Under the guidance of the cetacean biologist Judith Denkinger, of the University of San Francisco, Quito, we have been conducting a research project on humpback whales off the coast of Ecuador since 1996. This year we are currently filming a documentary about the whales and the people around them to focus attention on the need to improve the health of the oceans to prevent the decline of populations of whales and other marine creatures.
We focus our research on the southeastern hemisphere population of humpbacks, who mate and are born in Ecuadorean waters in June through September, then migrate 3500 miles to the Antartic to feed on plankton. The whales return to Ecuador every summer, providing a unique opportunity to learn about these magnificent creatures and understand how they are affected by human activity.
We were using a Phantom drone to film amazing footage showing whale behavior. Drones are incredibly helpful for us to understand the movements and social behavior of the whales in relation to human disturbance. Beyond that, drones can help us to collect blow samples in order to understand the microbes resident in whale breath to provide a baseline assessment of whale health. We are currently trying to raise money to fund the purchase of a waterproof drone to continue this line of investigation.
One aspect of our research involves collecting DNA samples from the adult whales. Analyzing these samples provides insights into the relatedness of the Ecuadorean humpbacks to those found in other parts of the world.
We also collect microbial samples from the blow spouts of the whales, to analyze their microbial communities-- the full complement of bacteria residing in their respiratory system. Similar to human microbiome analysis, these samples can provide insights to the health of individual whales and to establish a baseline microbiome of healthy, Ecuadorean whales. This information could help in situations where whales become ill, and may provide clues to how pollution affects whale health.
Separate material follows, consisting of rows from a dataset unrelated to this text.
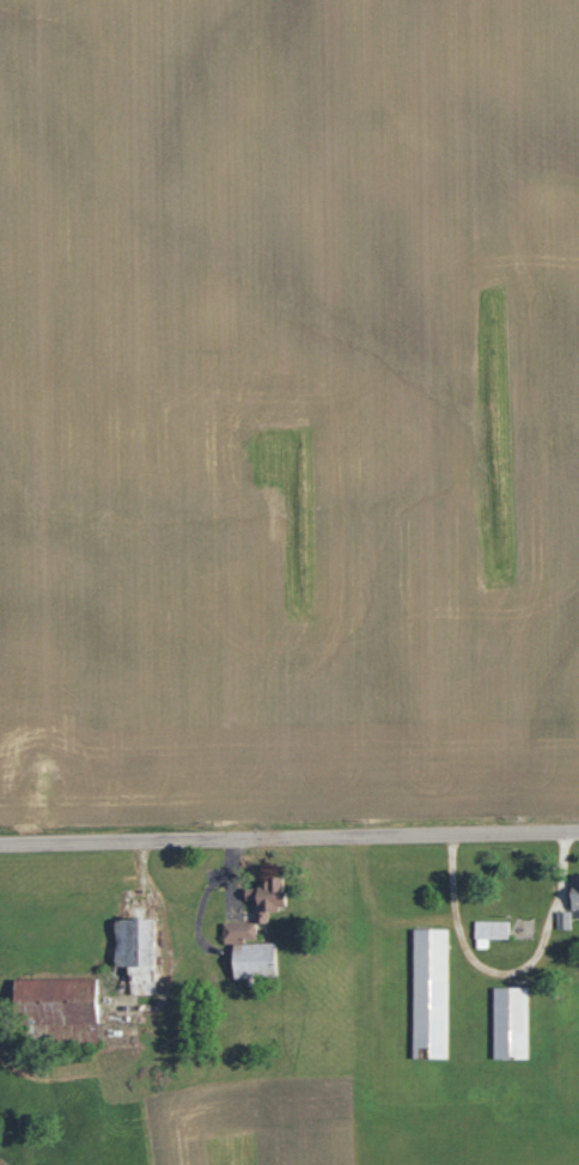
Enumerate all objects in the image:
road: (289, 834)
building: (570, 901)
building: (491, 928)
building: (252, 932)
building: (428, 991)
building: (508, 1022)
We take underwater acoustic recordings of the incredibly complex and rich whale songs. The male humpback has the longest and most complex song of the entire animal kingdom. Analyzing these recordings will provide clues to why and how they communicate to each other, and how they may be disturbed by human activities such as shipping and sonar.
We hope that with our research we can bring amazing creatures like humpback whales closer to people and through this effort, make people realize the critical importance of ocean conservation.
Dr. Judith Denkinger, who heads the project, is a full professor at University of San Francisco, Quito, and has studied humpbacks for 22 years. She has published 27 research articles on cetaceans and other marine fauna. A list of her publications and projects can be found in Research Gate.